**Set task 1:** Extract every line of the taxonomy entries below, from kingdom through family, word for word, and omit the pictures.

Skip to content

sanogotech/open-source-data-stack

Repository files navigation

Cartelis

Cartelis is an operational data & CRM consulting firm. We improve marketing ROI and streamline the customer's digital journey. We work with our clients to first design and implement martech solutions and then help them capitalize on their data to prioritize impactful marketing actions.

Integration tool based on open-source data management frameworks

Designed to be self-sufficient in a local or remote machine ( limited to Ubuntu 18.04 as of 30/06/2021), this project brings together best-of-breed open-source frameworks in order to provide automated data migration, hosting, and transformation features in a single consolidated and fully customizable tool. Specifically, it currently puts to use:

  • Airflow: to orchestrate and automate the entire data pipeline
  • Airbyte: to integrate data, relying on a growing set of connectors
  • DBT: to transform data hosted in a data warehouse with models based on largely on SQL syntax
  • Postgresql: to host and transform data

Requirements

An objective of this project is to avoid version conflicts due to the rapidly evolving nature of these open-source frameworks, so the tool is designed to rely on specific versions of each software package:

  • Airflow:2.1.0
  • Airbyte:0.26.4
  • DBT:0.19.0
  • PostgreSQL:13

Setup

  • Clone the repository
  • Enter the repository: cd data-integration
  • Run ./setup.sh Once the build has terminated:
  • List the docker containers running: sudo docker ps
  • Find the container named airflow-worker and run: sudo docker exec -it <container ID> /bin/bash Inside the docker container:
  • Check if dbt is installed (not fully working as of 28/07/2021): dbt --version
  • If an error is returned, run: pip install dbt==0.19.0

Connections

  • Airflow webserver UI: localhost:8080
  • Airbyte webserver UI: localhost:8000
  • Postgresql server: localhost:5400
  • Postgresql server: localhost:5399

Accessing Postgresql from the host machine

  • docker exec -it psql -U airflow
  • Useful commands:
    • \l : list databases
    • \c : enter database
    • \dt: view database relations
    • TABLE <table_name>: view table data
    • SELECT * FROM <table_name>: view table data

Manipulating the installation

  • Stop and remove containers : docker-compose down -v in the docker folder
  • Stop containers : docker-compose stop in the docker folder
  • Run containers : docker-compose run in the docker folder
  • Stop and delete containers : docker-compose down --volumes --rmi all

Setting up dbt in the container (manually)

**Task input:**
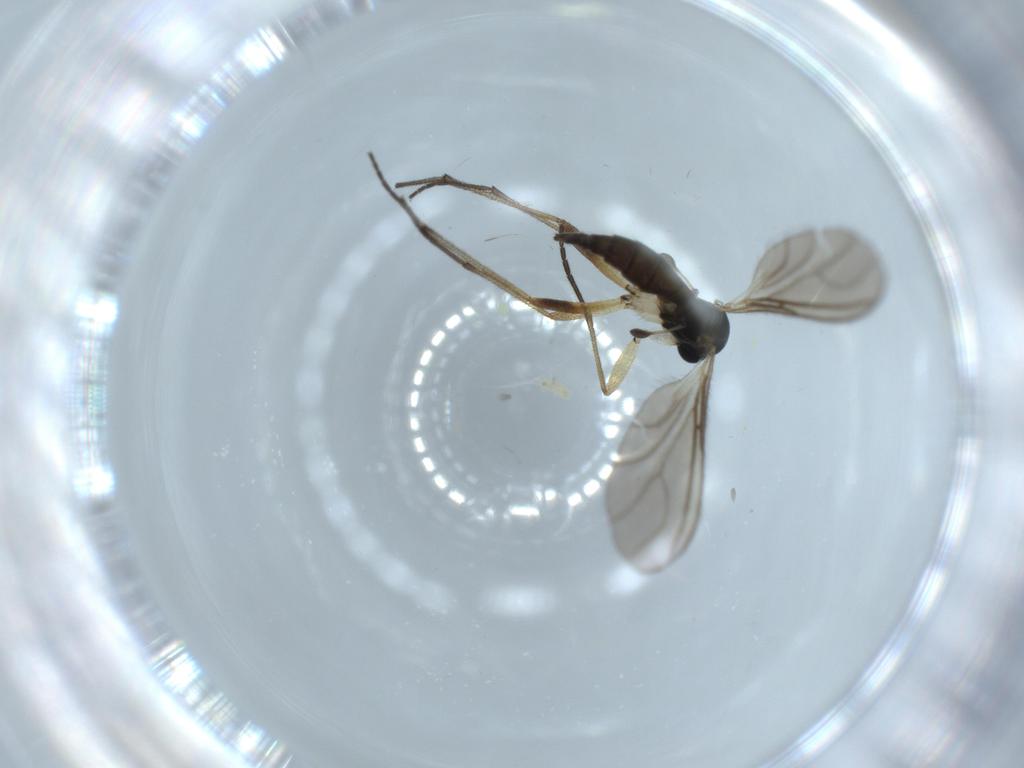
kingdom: Animalia
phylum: Arthropoda
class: Insecta
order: Diptera
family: Sciaridae
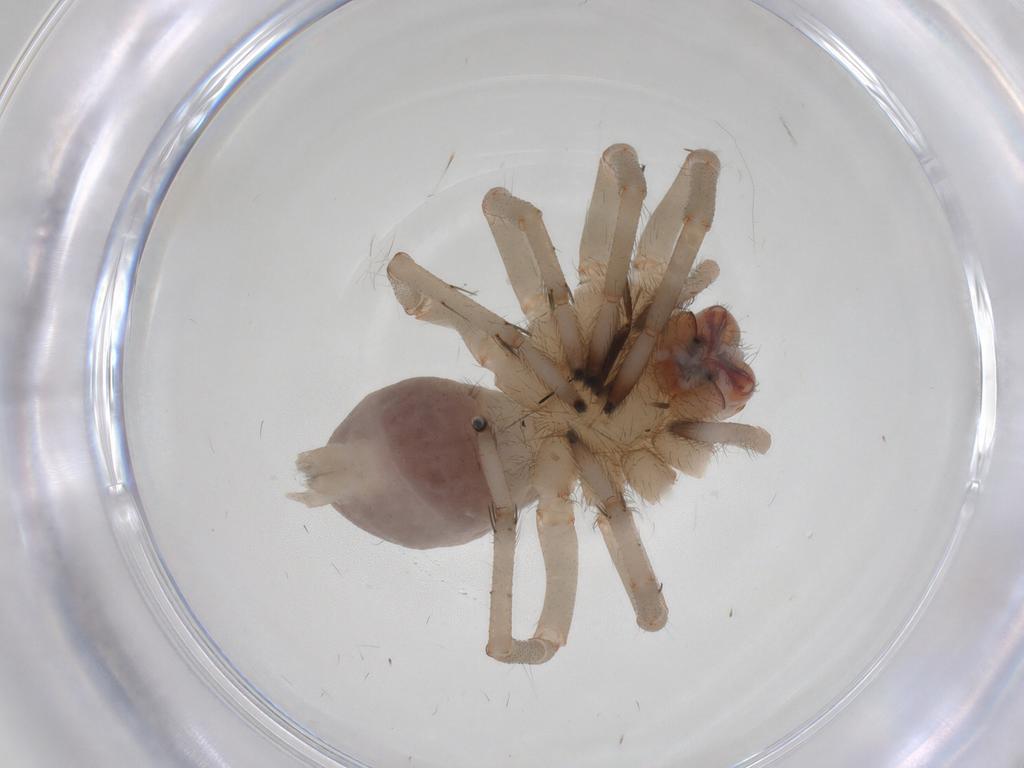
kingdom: Animalia
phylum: Arthropoda
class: Arachnida
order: Araneae
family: Cheiracanthiidae
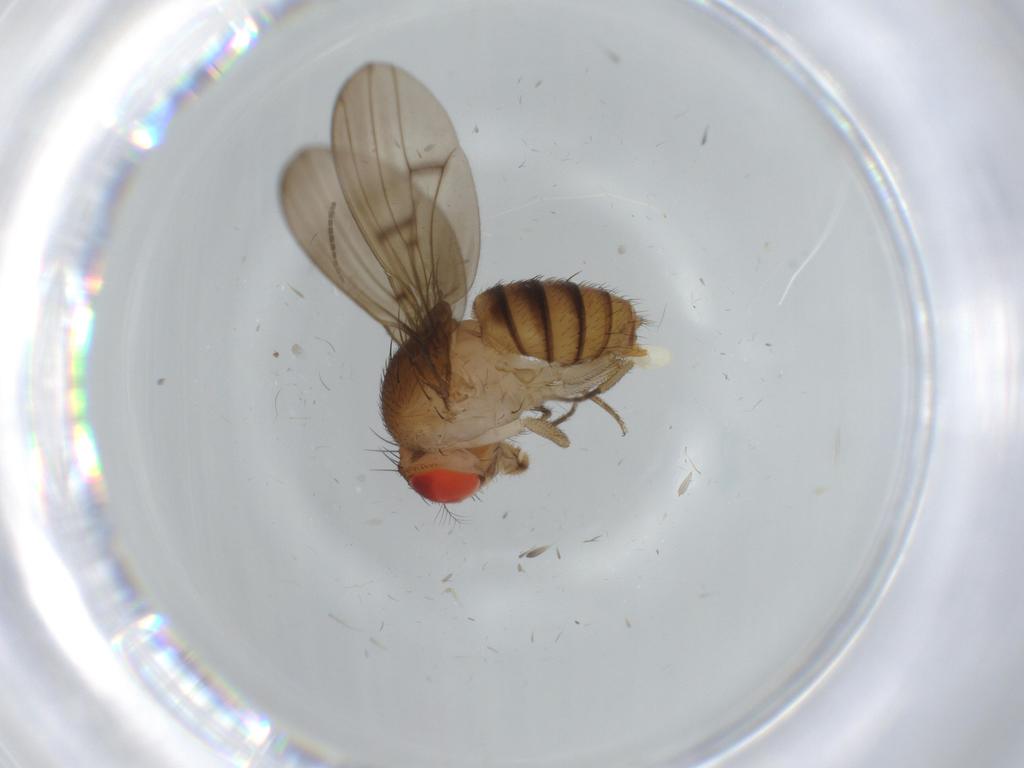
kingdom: Animalia
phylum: Arthropoda
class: Insecta
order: Diptera
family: Drosophilidae
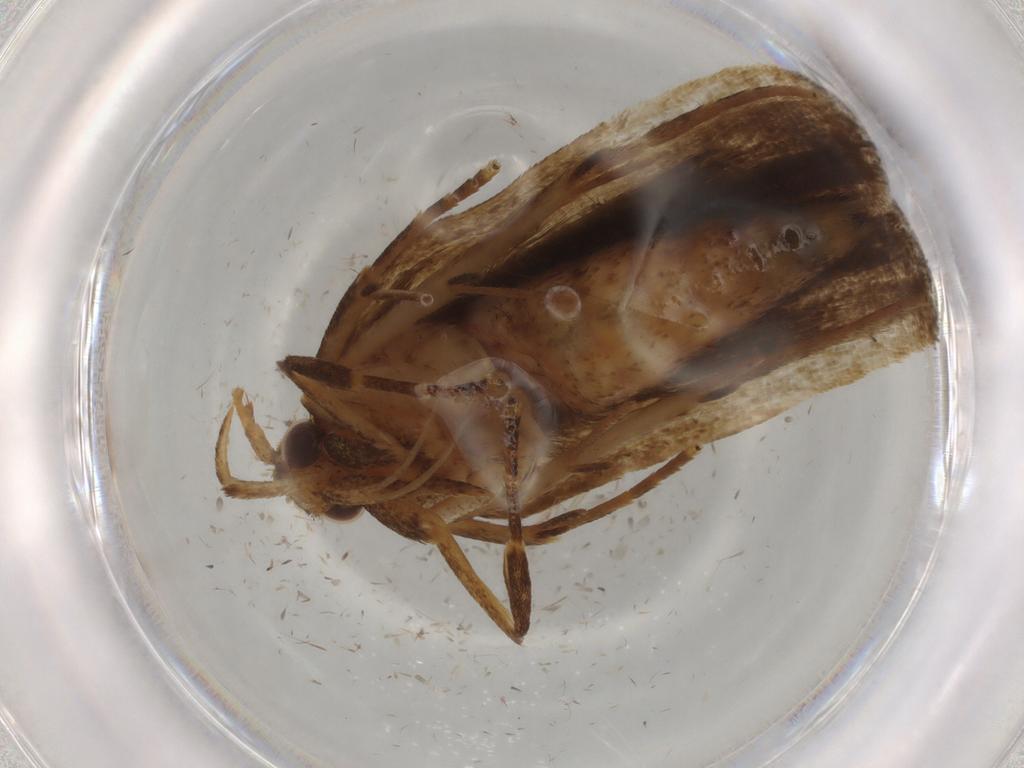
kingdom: Animalia
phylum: Arthropoda
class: Insecta
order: Lepidoptera
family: Autostichidae
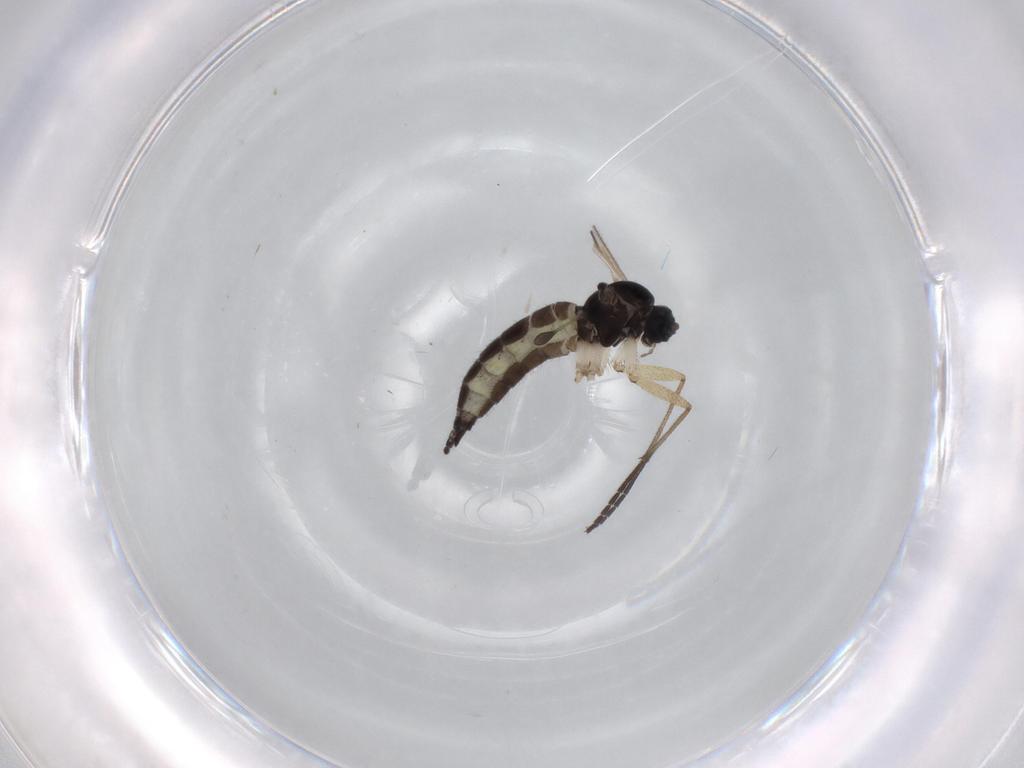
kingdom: Animalia
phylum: Arthropoda
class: Insecta
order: Diptera
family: Sciaridae
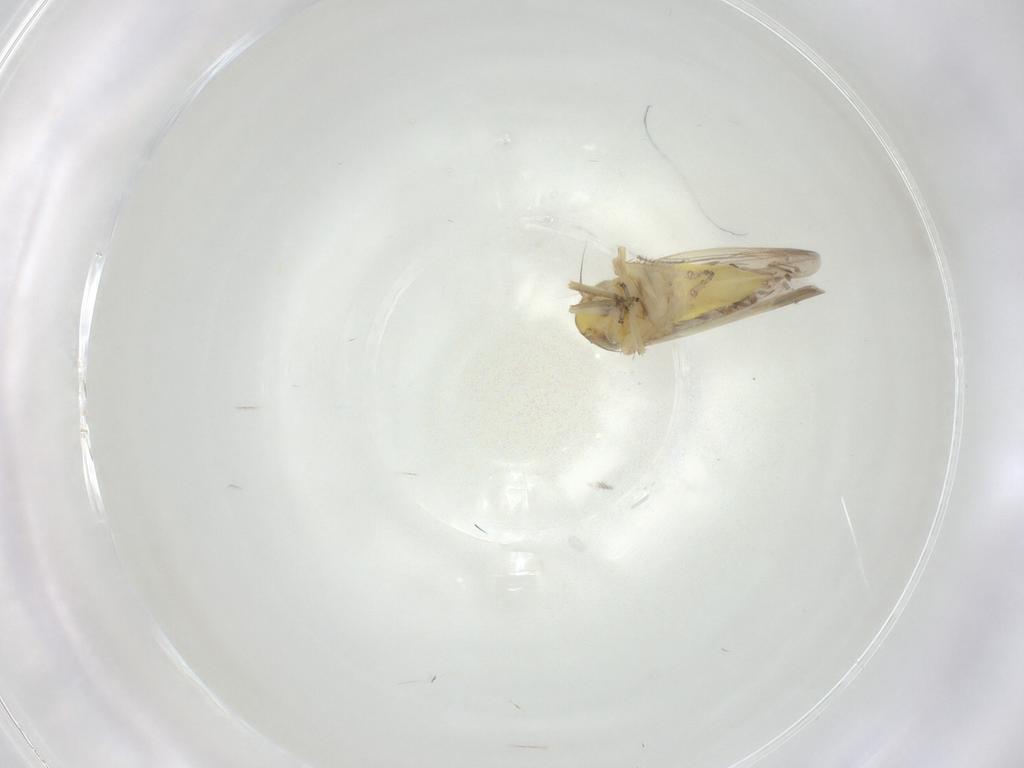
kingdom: Animalia
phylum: Arthropoda
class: Insecta
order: Hemiptera
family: Cicadellidae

**Set task 2:** Copy the entire open-source data stack page above word for word.

**Correct result 1:**
kingdom: Animalia
phylum: Arthropoda
class: Insecta
order: Diptera
family: Sciaridae
kingdom: Animalia
phylum: Arthropoda
class: Arachnida
order: Araneae
family: Cheiracanthiidae
kingdom: Animalia
phylum: Arthropoda
class: Insecta
order: Diptera
family: Drosophilidae
kingdom: Animalia
phylum: Arthropoda
class: Insecta
order: Lepidoptera
family: Autostichidae
kingdom: Animalia
phylum: Arthropoda
class: Insecta
order: Diptera
family: Sciaridae
kingdom: Animalia
phylum: Arthropoda
class: Insecta
order: Hemiptera
family: Cicadellidae

**Correct result 2:**
Skip to content

sanogotech/open-source-data-stack

Repository files navigation

Cartelis

Cartelis is an operational data & CRM consulting firm. We improve marketing ROI and streamline the customer's digital journey. We work with our clients to first design and implement martech solutions and then help them capitalize on their data to prioritize impactful marketing actions.

Integration tool based on open-source data management frameworks

Designed to be self-sufficient in a local or remote machine ( limited to Ubuntu 18.04 as of 30/06/2021), this project brings together best-of-breed open-source frameworks in order to provide automated data migration, hosting, and transformation features in a single consolidated and fully customizable tool. Specifically, it currently puts to use:

  • Airflow: to orchestrate and automate the entire data pipeline
  • Airbyte: to integrate data, relying on a growing set of connectors
  • DBT: to transform data hosted in a data warehouse with models based on largely on SQL syntax
  • Postgresql: to host and transform data

Requirements

An objective of this project is to avoid version conflicts due to the rapidly evolving nature of these open-source frameworks, so the tool is designed to rely on specific versions of each software package:

  • Airflow:2.1.0
  • Airbyte:0.26.4
  • DBT:0.19.0
  • PostgreSQL:13

Setup

  • Clone the repository
  • Enter the repository: cd data-integration
  • Run ./setup.sh Once the build has terminated:
  • List the docker containers running: sudo docker ps
  • Find the container named airflow-worker and run: sudo docker exec -it <container ID> /bin/bash Inside the docker container:
  • Check if dbt is installed (not fully working as of 28/07/2021): dbt --version
  • If an error is returned, run: pip install dbt==0.19.0

Connections

  • Airflow webserver UI: localhost:8080
  • Airbyte webserver UI: localhost:8000
  • Postgresql server: localhost:5400
  • Postgresql server: localhost:5399

Accessing Postgresql from the host machine

  • docker exec -it psql -U airflow
  • Useful commands:
    • \l : list databases
    • \c : enter database
    • \dt: view database relations
    • TABLE <table_name>: view table data
    • SELECT * FROM <table_name>: view table data

Manipulating the installation

  • Stop and remove containers : docker-compose down -v in the docker folder
  • Stop containers : docker-compose stop in the docker folder
  • Run containers : docker-compose run in the docker folder
  • Stop and delete containers : docker-compose down --volumes --rmi all

Setting up dbt in the container (manually)